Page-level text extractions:

= = = = = = =

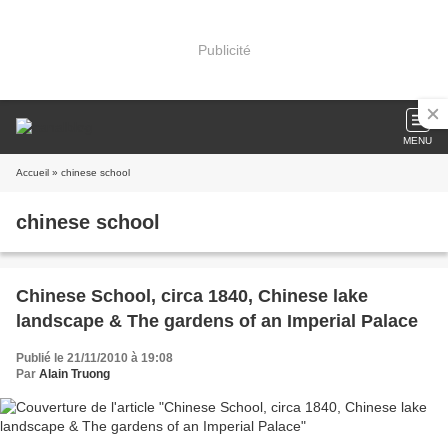
Publicité
MENU
Accueil
» chinese school
chinese school
Chinese School, circa 1840, Chinese lake
landscape & The gardens of an Imperial Palace
Publié le 21/11/2010 à 19:08
Par
Alain Truong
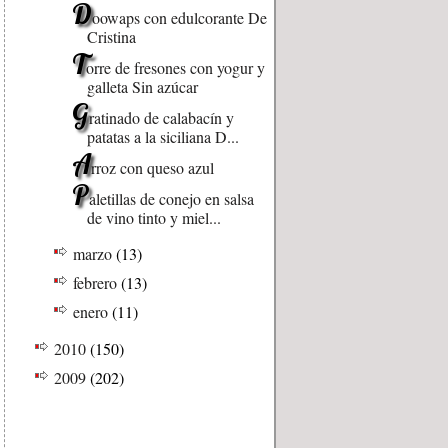
D
oowaps con edulcorante De
Cristina
T
orre de fresones con yogur y
galleta Sin azúcar
G
ratinado de calabacín y
patatas a la siciliana D...
A
rroz con queso azul
P
aletillas de conejo en salsa
de vino tinto y miel...
marzo
(13)
febrero
(13)
enero
(11)
2010
(150)
2009
(202)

= = = = = = =

Print the records above again exactly. Leave out the images.

Publicité
MENU
Accueil
» chinese school
chinese school
Chinese School, circa 1840, Chinese lake
landscape & The gardens of an Imperial Palace
Publié le 21/11/2010 à 19:08
Par
Alain Truong
D
oowaps con edulcorante De
Cristina
T
orre de fresones con yogur y
galleta Sin azúcar
G
ratinado de calabacín y
patatas a la siciliana D...
A
rroz con queso azul
P
aletillas de conejo en salsa
de vino tinto y miel...
marzo
(13)
febrero
(13)
enero
(11)
2010
(150)
2009
(202)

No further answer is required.